Acquisition of unlisted companies by listed companies

Legal analysis: According to relevant policies and regulations, what is the procedure for listed companies to acquire unlisted companies? Acquisition process of unlisted companies: 1, intentional agreement; 2. Due diligence of both parties; 3. Agree on the terms of the acquisition agreement; 4. Resolutions of the shareholders' meetings of both parties. Sign a formal acquisition agreement; 6, when necessary, also need to audit, evaluation and issue relevant legal opinions; 7, involving state-owned assets, the necessary condition for the entry into force of the agreement is the approval of state-owned assets; 8, involving foreign investment approval; 9, other special projects involving government approval; 10, the purchase price is paid for the cash acquisition, and the relevant payment procedures are handled for other acquisitions according to the agreement; 1 1, capital verification; 12, industrial and commercial change.

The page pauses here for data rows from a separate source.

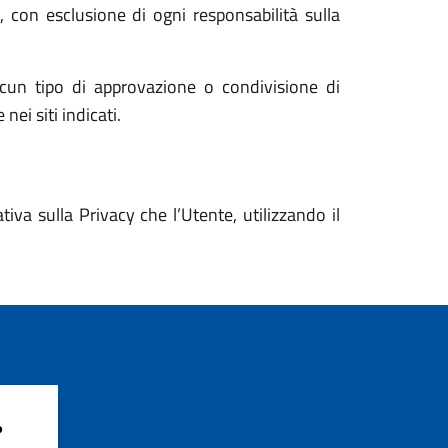
i, con esclusione di ogni responsabilità sulla
un tipo di approvazione o condivisione di
nei siti indicati.
va sulla Privacy che l’Utente, utilizzando il
?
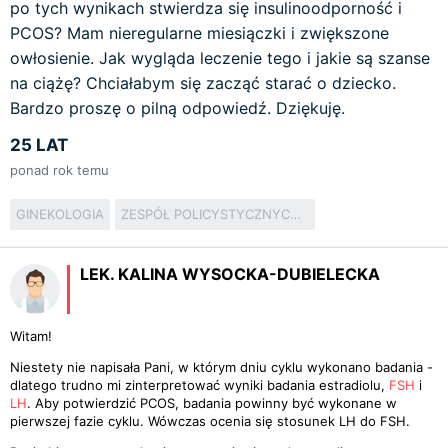
po tych wynikach stwierdza się insulinoodporność i
PCOS? Mam nieregularne miesiączki i zwiększone
owłosienie. Jak wygląda leczenie tego i jakie są szanse
na ciążę? Chciałabym się zacząć starać o dziecko.
Bardzo proszę o pilną odpowiedź. Dziękuję.
25 LAT
ponad rok temu
GINEKOLOGIA
ZESPÓŁ POLICYSTYCZNYCH JAJNIKÓW
LEK. KALINA WYSOCKA-DUBIELECKA
Witam!
Niestety nie napisała Pani, w którym dniu cyklu wykonano badania -
dlatego trudno mi zinterpretować wyniki badania estradiolu,
FSH
i
LH
. Aby potwierdzić PCOS, badania powinny być wykonane w
pierwszej fazie cyklu. Wówczas ocenia się stosunek LH do FSH.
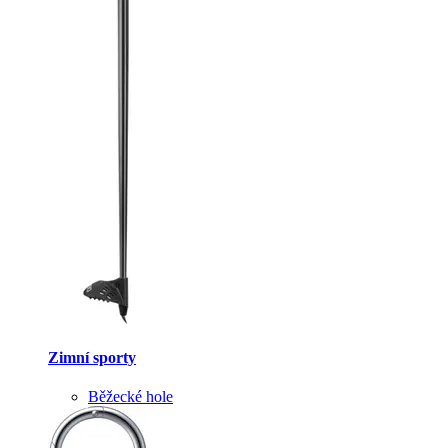
Zimní sporty
Běžecké hole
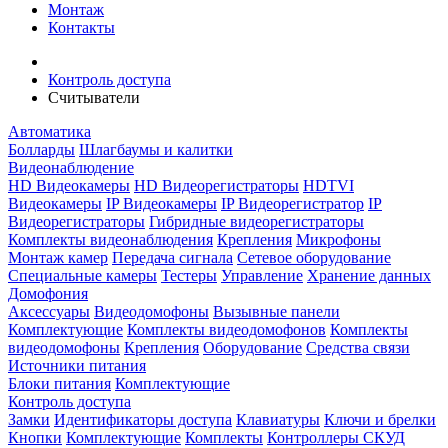
Монтаж
Контакты
Контроль доступа
Считыватели
Автоматика
Болларды
Шлагбаумы и калитки
Видеонаблюдение
HD Видеокамеры
HD Видеорегистраторы
HDTVI
Видеокамеры
IP Видеокамеры
IP Видеорегистратор
IP
Видеорегистраторы
Гибридные видеорегистраторы
Комплекты видеонаблюдения
Крепления
Микрофоны
Монтаж камер
Передача сигнала
Сетевое оборудование
Специальные камеры
Тестеры
Управление
Хранение данных
Домофония
Аксессуары
Видеодомофоны
Вызывные панели
Комплектующие
Комплекты видеодомофонов
Комплекты
видеодомофоны
Крепления
Оборудование
Средства связи
Источники питания
Блоки питания
Комплектующие
Контроль доступа
Замки
Идентификаторы доступа
Клавиатуры
Ключи и брелки
Кнопки
Комплектующие
Комплекты
Контроллеры СКУД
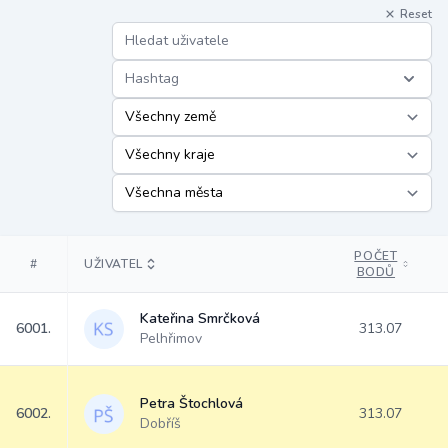
Reset
Hashtag
POČET
#
UŽIVATEL
BODŮ
Kateřina Smrčková
6001.
313.07
Pelhřimov
Petra Štochlová
6002.
313.07
Dobříš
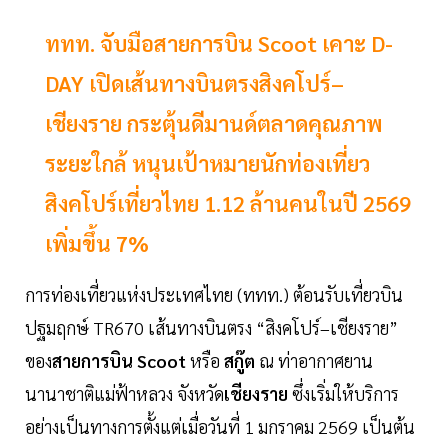
ททท. จับมือสายการบิน Scoot เคาะ D-
DAY เปิดเส้นทางบินตรงสิงคโปร์–
เชียงราย กระตุ้นดีมานด์ตลาดคุณภาพ
ระยะใกล้ หนุนเป้าหมายนักท่องเที่ยว
สิงคโปร์เที่ยวไทย 1.12 ล้านคนในปี 2569
เพิ่มขึ้น 7%
การท่องเที่ยวแห่งประเทศไทย (ททท.) ต้อนรับเที่ยวบิน
ปฐมฤกษ์ TR670 เส้นทางบินตรง “สิงคโปร์–เชียงราย”
ของ
สายการบิน
Scoot
หรือ
สกู๊ต
ณ ท่าอากาศยาน
นานาชาติแม่ฟ้าหลวง จังหวัด
เชียงราย
ซึ่งเริ่มให้บริการ
อย่างเป็นทางการตั้งแต่เมื่อวันที่ 1 มกราคม 2569 เป็นต้น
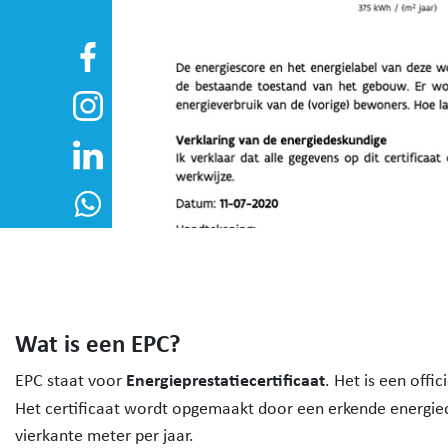
Wat is een EPC?
Energieprestatiecertificaat
EPC staat voor
. Het is een off
Het certificaat wordt opgemaakt door een erkende energi
vierkante meter per jaar.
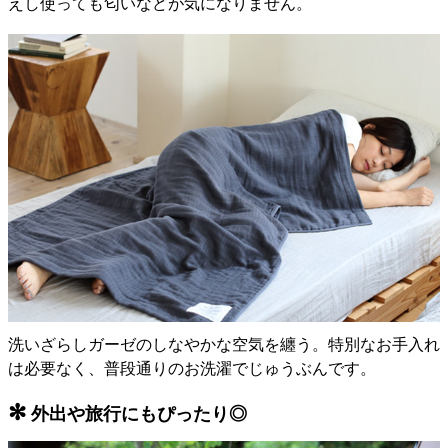
えし使っても匂いなどが気になりません。
洗いざらしガーゼのしなやかな空気を纏う。特別なお手入れ
は必要なく、普段通りのお洗濯でじゅうぶんです。
✻
外出や旅行にもぴったり◎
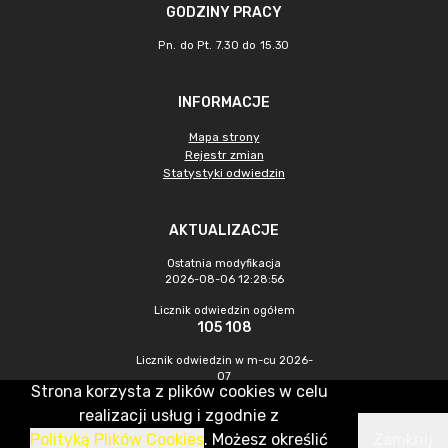
GODZINY PRACY
Pn. do Pt. 7.30 do 15.30
INFORMACJE
Mapa strony
Rejestr zmian
Statystyki odwiedzin
AKTUALIZACJE
Ostatnia modyfikacja
2026-08-06 12:28:56
Licznik odwiedzin ogółem
105 108
Licznik odwiedzin w m-cu 2026-
07
Strona korzysta z plików cookies w celu
484
realizacji usług i zgodnie z
Polityką Plików Cookies
. Możesz określić
Zamknij
CMS & Hosting: Nefeni Sp. z o.o.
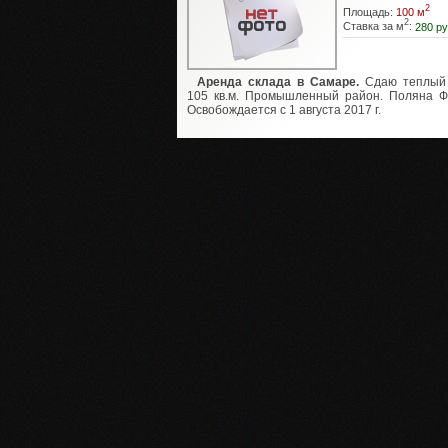
2
Площадь:
100 м
2
Ставка за м
:
280 ру
Аренда склада в Самаре.
Сдаю теплый 
105 кв.м. Промышленный район. Поляна Ф
Освобождается с 1 августа 2017 г.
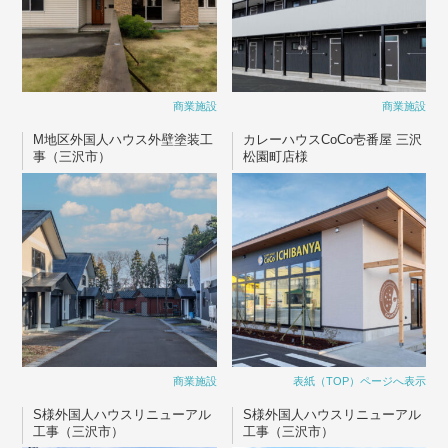
商業施設
商業施設
M地区外国人ハウス外壁塗装工
カレーハウスCoCo壱番屋 三沢
事（三沢市）
松園町店様
商業施設
表紙（TOP）ページへ表示
S様外国人ハウスリニューアル
S様外国人ハウスリニューアル
工事（三沢市）
工事（三沢市）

Legal basis: Article 142 of the Company Law of People's Republic of China (PRC): Acquisition and Pledge of Company's Shares A Company may not acquire its own shares. However, except for one of the following circumstances: (1) reducing the registered capital of the company; (2) Merging with other companies holding shares of the Company; (3) Use the shares for employee stock ownership plan or equity incentive; (4) Shareholders require the company to purchase its shares because they disagree with the resolution of the shareholders' meeting on the merger or division of the company; (5) Converting corporate bonds issued by listed companies into stocks. (6) The need for listed companies to safeguard company value and shareholders' rights and interests. Where a company purchases its shares under the circumstances mentioned in Items (1) and (2) of the preceding paragraph, a resolution shall be made by the shareholders' meeting. Where a company purchases its shares under the circumstances specified in Items (3), (5) and (6) of the preceding paragraph, it may make a resolution at a board meeting attended by more than two thirds of the directors in accordance with the provisions of the articles of association or the authorization of the shareholders' meeting. After the company purchases its shares in accordance with the provisions of the first paragraph of this article, it shall be cancelled within 10 days from the date of acquisition in cases (2) and (4), and shall be transferred or cancelled within six months in cases (3), (5) and (6). The total number of shares held by the company shall not exceed. When a listed company purchases its own shares, it shall fulfill the obligation of information disclosure in accordance with the provisions of the Securities Law of People's Republic of China (PRC). A listed company shall purchase its shares under the circumstances specified in items (3), (5) and (6) of the first paragraph of this article through public centralized trading. A company may not accept its own shares as the object of pledge.